At this time, the only line you need to edit is the one with googleProjectId = your-project-id
. Change your-project-id
to your actual Google Cloud project ID.
Keep this file at hand, because you’ll need to make some changes to it soon.
Step 2: Fire up a GCE instance
You are now ready to start a Compute Engine instance.
NOTE! Because this is just a test - remember to shut down the instance as soon as you’re done so that you don’t accumulate extra costs.
(1) Browse to https://console.cloud.google.com/compute/instances and make sure your project is selected in the project selector.
(2) Click Create.
Next, you’ll be transported to the configuration screen.
(3) Give the instance a name.
(4) Choose a region (somewhere close by, preferably) - you can use the default zone.
(5) Make sure the service account you’ve created (or the default Compute Engine service account) is selected in the relevant list.
(6) Choose Set access for each API from the scope selector.
(7) Scroll down the list of APIs, and choose Enabled for the Cloud Pub/Sub API.
(8) Scroll down to Firewall and check Allow HTTP traffic. Next, click the Management, security, disks, networking, sole tenancy link.
(9) Select the Networking tab, and type collector
into the Network tags field.
Once you’ve done these changes, click Create to fire up the instance!
Step 3: Create a firewall rule
You’ll need to create a firewall rule which accepts incoming connections from your website.
(1) Browse to https://console.cloud.google.com/networking/firewalls/list and make sure the correct project is selected.
(2) Click CREATE FIREWALL RULE.
(3) In the configuration that opens, give the rule some name, e.g. snowplow-firewall-rule
.
(4) Scroll down to Target tags and type in the tag name you gave in the end of the previous step (collector
if you used my example).
(5) Make sure IP ranges is selected in the Source filter menu, and type 0.0.0.0/0
into the Source IP ranges field.
(6) Under Protocols and ports, check tcp and type 8080
as the port value.
When ready, click Create to finalize the firewall setup.
Step 4: Create a storage bucket for your configuration file
Next thing you’ll need to do is upload the configuration file for the collector into a Cloud Storage bucket. This is because the file needs to be available for your instance to use, and it’s extremely convenient to have the file available in Google Cloud, because the service account can simply pull the file directly from the bucket.

Information supplied:
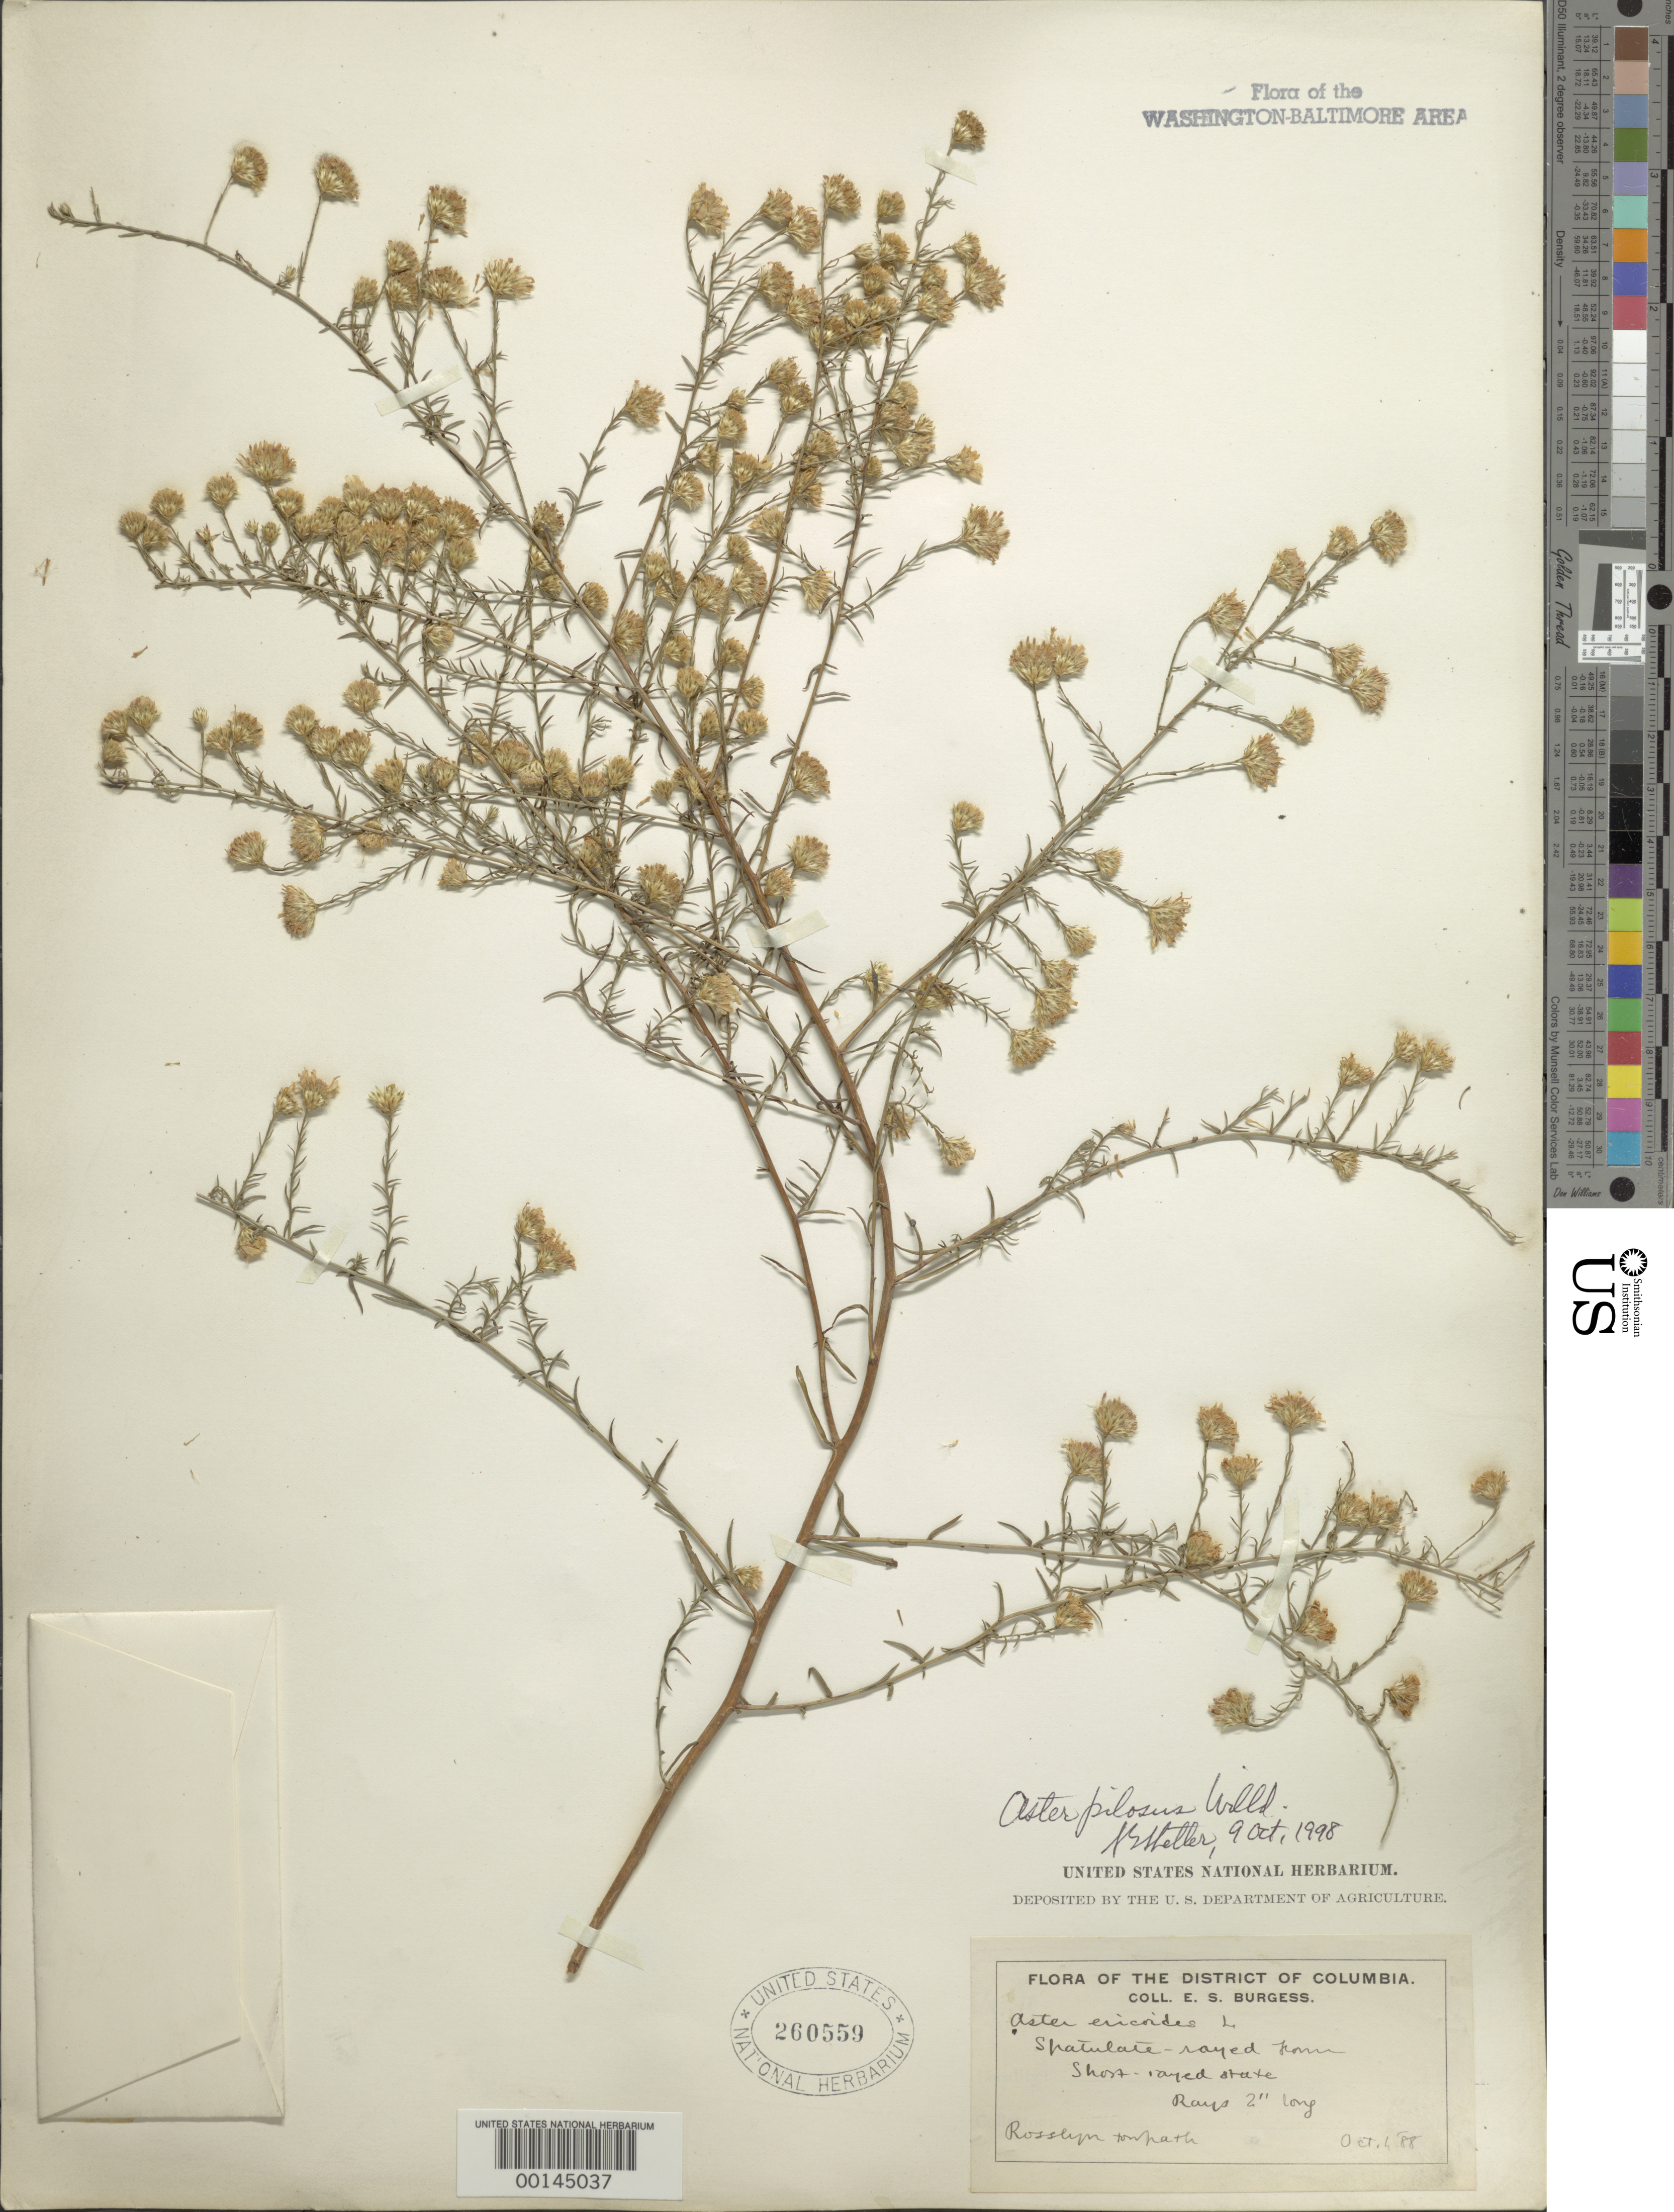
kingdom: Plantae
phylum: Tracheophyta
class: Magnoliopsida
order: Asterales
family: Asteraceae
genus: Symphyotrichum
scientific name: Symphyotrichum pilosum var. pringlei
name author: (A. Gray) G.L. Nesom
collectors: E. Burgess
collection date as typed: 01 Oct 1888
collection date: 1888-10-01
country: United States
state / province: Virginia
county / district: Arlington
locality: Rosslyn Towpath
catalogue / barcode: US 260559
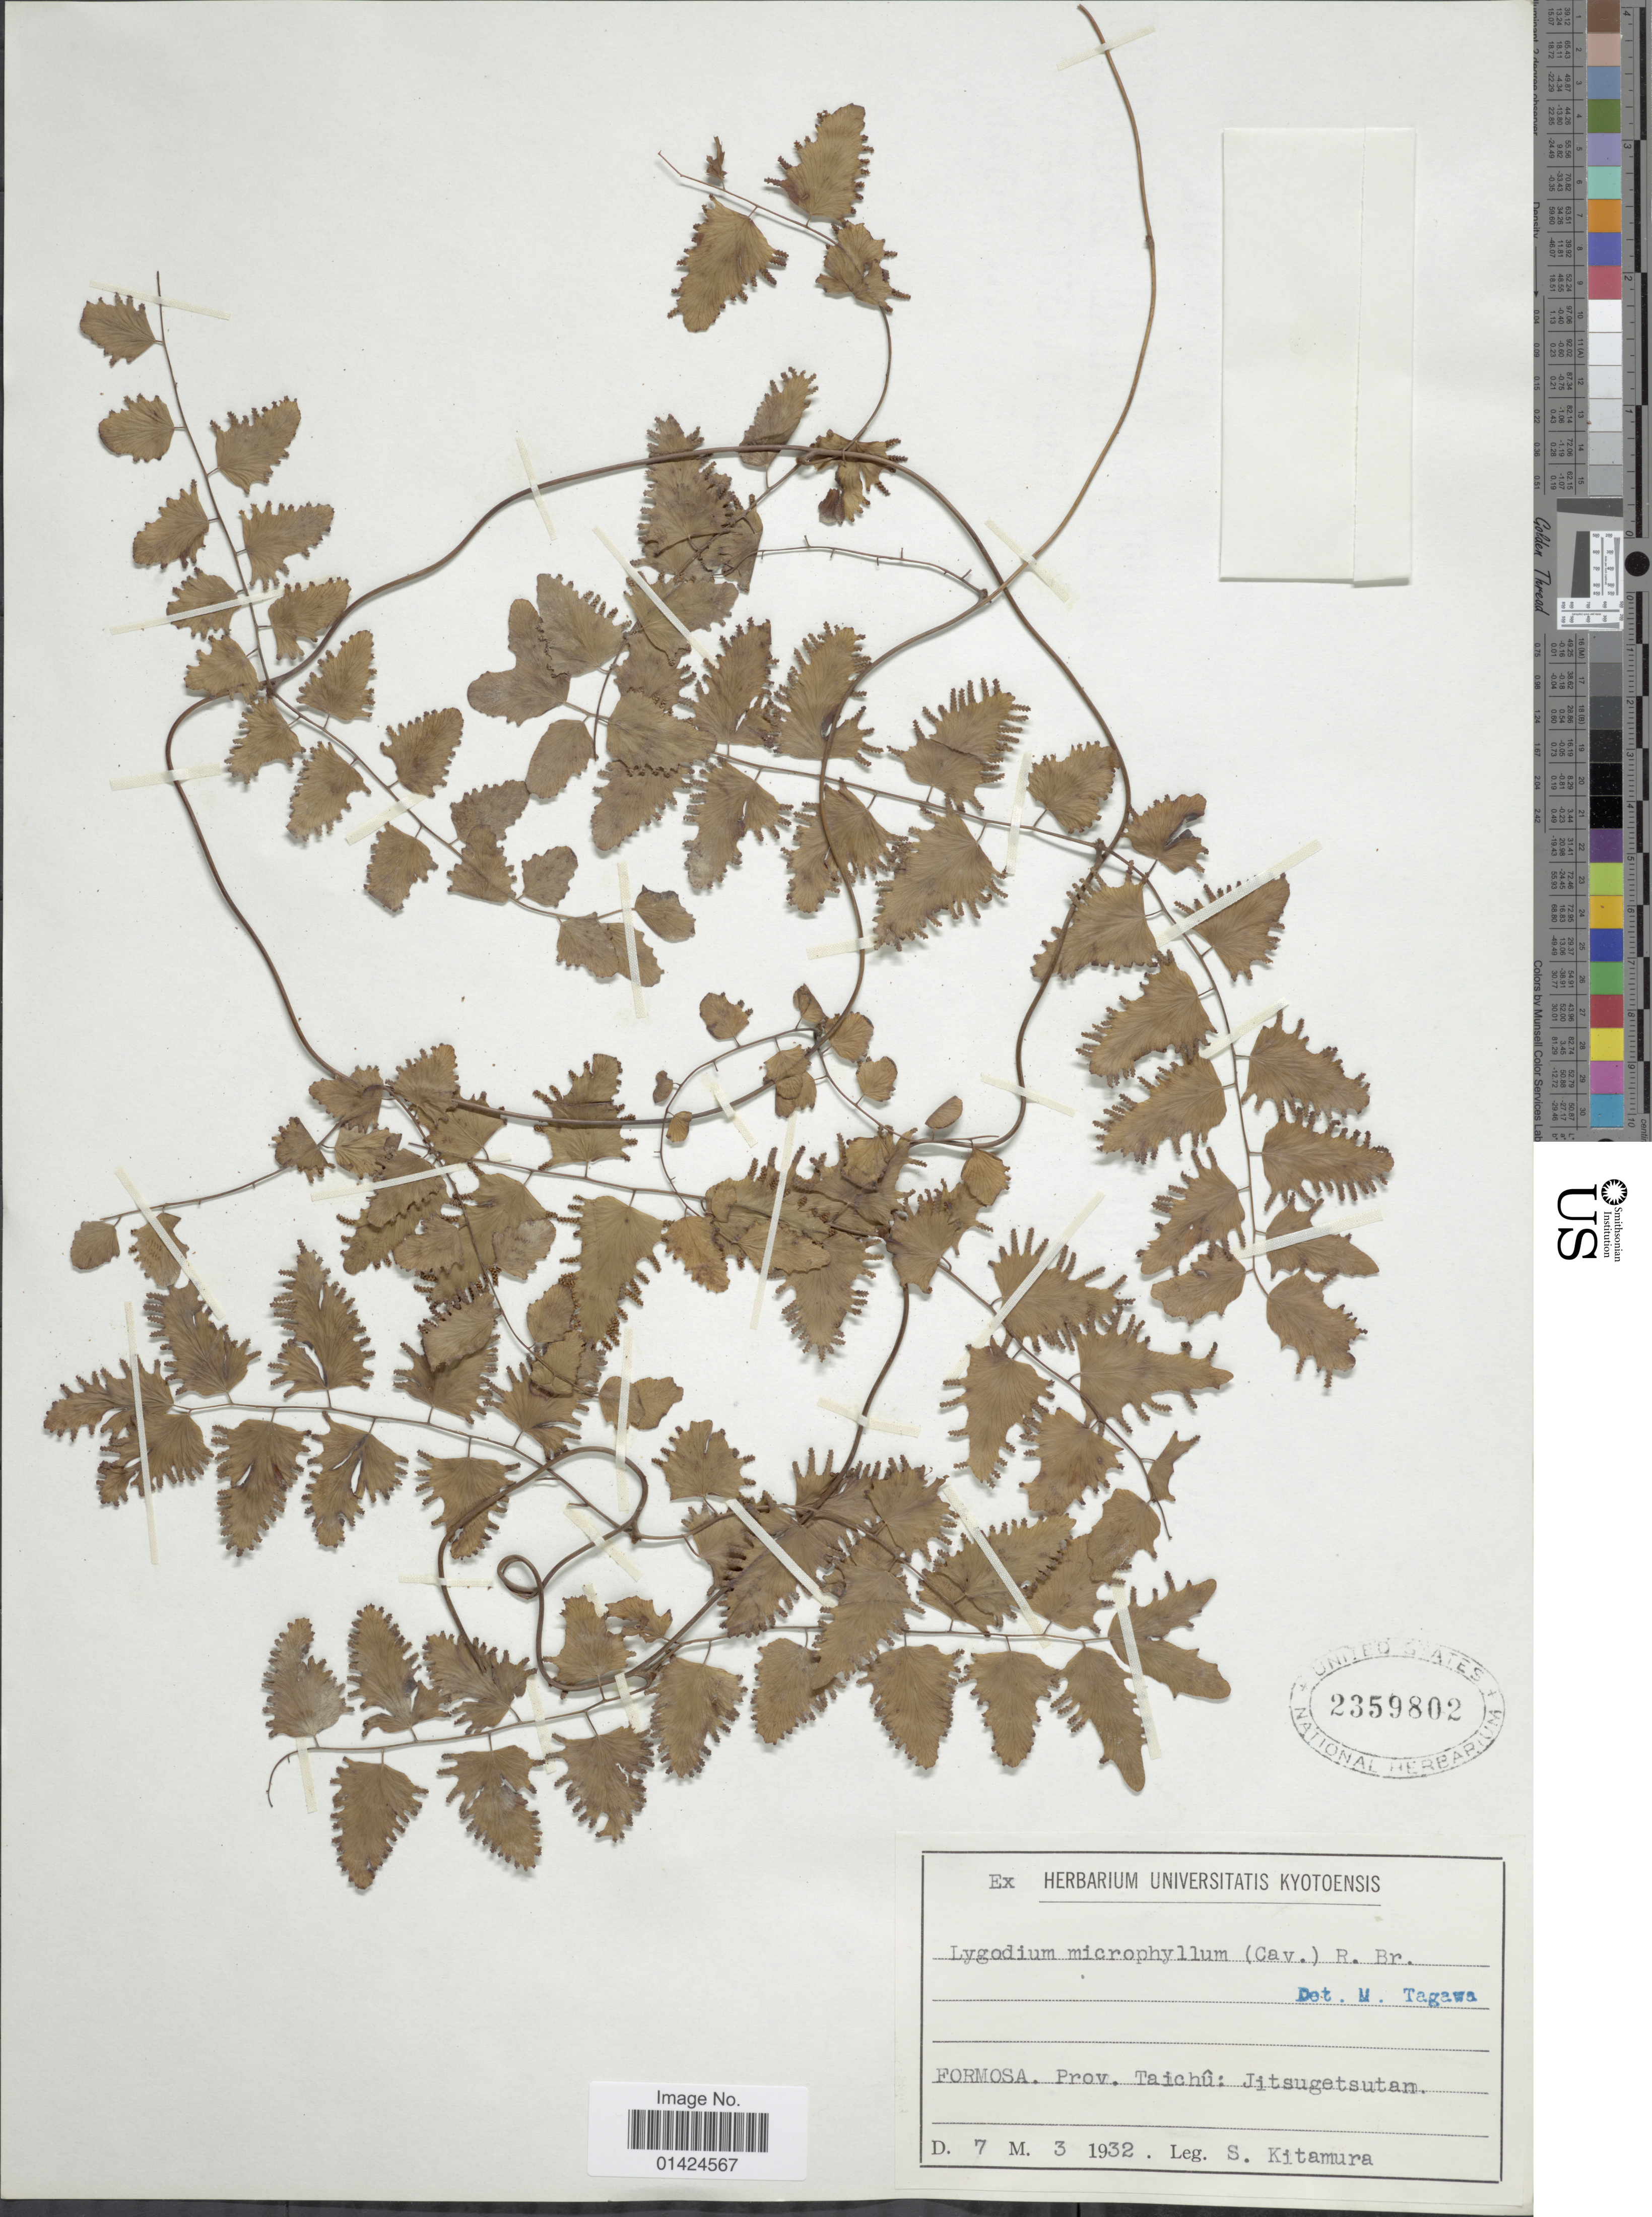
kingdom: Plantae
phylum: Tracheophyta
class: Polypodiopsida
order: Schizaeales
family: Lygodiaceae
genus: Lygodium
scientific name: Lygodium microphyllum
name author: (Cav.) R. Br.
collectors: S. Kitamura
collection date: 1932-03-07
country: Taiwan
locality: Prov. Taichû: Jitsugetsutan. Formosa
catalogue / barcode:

Tasks to carry out:
#1 Translate this sentence from the Google Cloud setup guide into German: "You are now ready to start a Compute Engine instance."
#2 Write the next part of the Google Cloud setup guide, picking up right after its final sentence about pulling the file from the bucket.

Task answers:
#1 Sie sind jetzt bereit, eine Compute-Engine-Instanz zu starten.

#2
(1) Browse to https://console.cloud.google.com/storage/browser, and, as always, make sure you have the right project selected before clicking Create bucket.
(2) Give the bucket a descriptive (and unique) name, such as snowplow-yourname-collector-bucket
.
(3) You can leave the rest of the settings with their default values, then click Create.
(4) In the view that opens up, click Upload files, find the application.config
file you downloaded earlier, and upload it to the bucket.
Good job! You are now ready to connect your GCE instance and fire up the collector!
Step 5: SSH into the Compute Engine instance
Now that you have the virtual machine running in the cloud, and you have the configuration file uploaded to a Cloud Storage bucket, the next step is to connect to the virtual machine, download all the remaining files, and start the collector.
It’s very simple and trivial to do the following steps using the Google Cloud SDK on your local machine, too. If you want to try it out, follow the relevant steps in Snowplow’s wiki.
(1) Browse to https://console.cloud.google.com/compute/instances.
(2) Click the SSH option next to your instance.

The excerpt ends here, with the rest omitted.